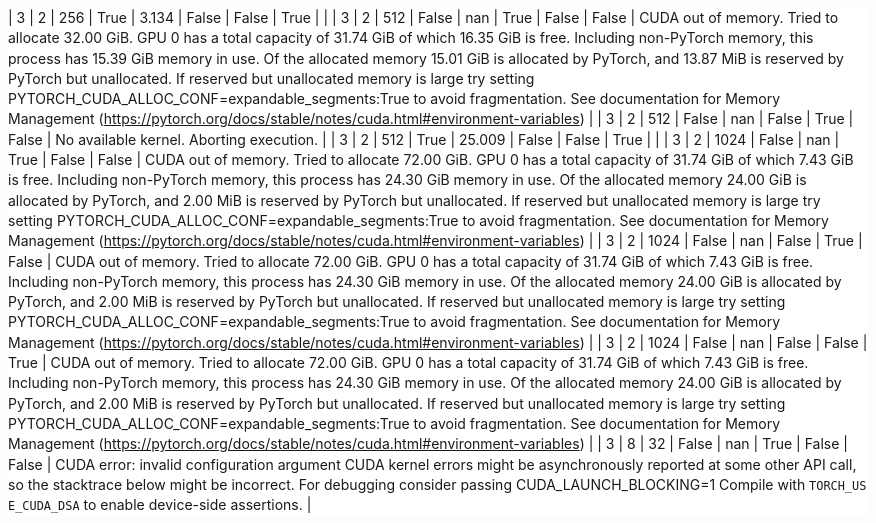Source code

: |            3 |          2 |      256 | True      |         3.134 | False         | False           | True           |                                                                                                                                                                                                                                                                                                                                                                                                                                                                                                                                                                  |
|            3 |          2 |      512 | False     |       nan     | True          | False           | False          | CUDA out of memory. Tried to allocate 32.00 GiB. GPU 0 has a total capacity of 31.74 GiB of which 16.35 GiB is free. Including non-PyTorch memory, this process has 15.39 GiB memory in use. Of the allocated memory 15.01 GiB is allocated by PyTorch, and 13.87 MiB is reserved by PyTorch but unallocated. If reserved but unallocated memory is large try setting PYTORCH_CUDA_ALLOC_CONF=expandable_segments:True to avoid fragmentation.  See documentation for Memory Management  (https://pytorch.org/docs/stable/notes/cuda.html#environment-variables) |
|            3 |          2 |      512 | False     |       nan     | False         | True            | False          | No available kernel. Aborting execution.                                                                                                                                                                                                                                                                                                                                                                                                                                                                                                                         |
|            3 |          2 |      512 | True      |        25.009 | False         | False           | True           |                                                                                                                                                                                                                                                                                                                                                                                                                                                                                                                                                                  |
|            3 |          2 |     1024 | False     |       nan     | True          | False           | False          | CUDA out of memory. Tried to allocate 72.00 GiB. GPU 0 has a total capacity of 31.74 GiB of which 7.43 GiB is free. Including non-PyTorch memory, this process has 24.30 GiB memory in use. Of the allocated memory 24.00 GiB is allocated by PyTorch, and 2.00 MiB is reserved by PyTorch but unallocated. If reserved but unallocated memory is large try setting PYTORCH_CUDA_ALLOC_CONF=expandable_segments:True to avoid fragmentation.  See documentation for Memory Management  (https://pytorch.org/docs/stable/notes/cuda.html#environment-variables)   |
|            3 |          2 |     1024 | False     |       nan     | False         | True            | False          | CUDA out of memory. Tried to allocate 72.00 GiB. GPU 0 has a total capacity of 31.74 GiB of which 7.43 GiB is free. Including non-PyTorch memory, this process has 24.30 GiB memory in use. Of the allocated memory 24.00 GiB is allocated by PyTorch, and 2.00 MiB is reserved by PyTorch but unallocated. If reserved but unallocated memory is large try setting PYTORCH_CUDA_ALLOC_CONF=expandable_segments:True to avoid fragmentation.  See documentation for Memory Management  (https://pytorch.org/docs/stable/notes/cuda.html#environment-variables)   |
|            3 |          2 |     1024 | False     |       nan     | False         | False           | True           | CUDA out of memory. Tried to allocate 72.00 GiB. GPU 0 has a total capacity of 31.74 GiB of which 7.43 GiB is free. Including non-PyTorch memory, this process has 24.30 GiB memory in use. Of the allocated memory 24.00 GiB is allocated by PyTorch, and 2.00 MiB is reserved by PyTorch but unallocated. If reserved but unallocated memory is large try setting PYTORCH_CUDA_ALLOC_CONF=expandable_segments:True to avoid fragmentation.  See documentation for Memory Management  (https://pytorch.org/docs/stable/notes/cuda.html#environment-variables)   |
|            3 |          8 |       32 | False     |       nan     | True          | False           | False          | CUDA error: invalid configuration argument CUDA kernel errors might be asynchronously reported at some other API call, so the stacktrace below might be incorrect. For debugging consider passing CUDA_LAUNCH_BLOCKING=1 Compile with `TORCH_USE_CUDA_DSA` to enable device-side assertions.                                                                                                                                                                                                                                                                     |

**What you have to do**
Reproduce the rows above verbatim. Start at the line containing "3.134 | False" and stop after the line containing "to allocate 32.00".

**Answer to this problem**
: |            3 |          2 |      256 | True      |         3.134 | False         | False           | True           |                                                                                                                                                                                                                                                                                                                                                                                                                                                                                                                                                                  |
|            3 |          2 |      512 | False     |       nan     | True          | False           | False          | CUDA out of memory. Tried to allocate 32.00 GiB. GPU 0 has a total capacity of 31.74 GiB of which 16.35 GiB is free. Including non-PyTorch memory, this process has 15.39 GiB memory in use. Of the allocated memory 15.01 GiB is allocated by PyTorch, and 13.87 MiB is reserved by PyTorch but unallocated. If reserved but unallocated memory is large try setting PYTORCH_CUDA_ALLOC_CONF=expandable_segments:True to avoid fragmentation.  See documentation for Memory Management  (https://pytorch.org/docs/stable/notes/cuda.html#environment-variables) |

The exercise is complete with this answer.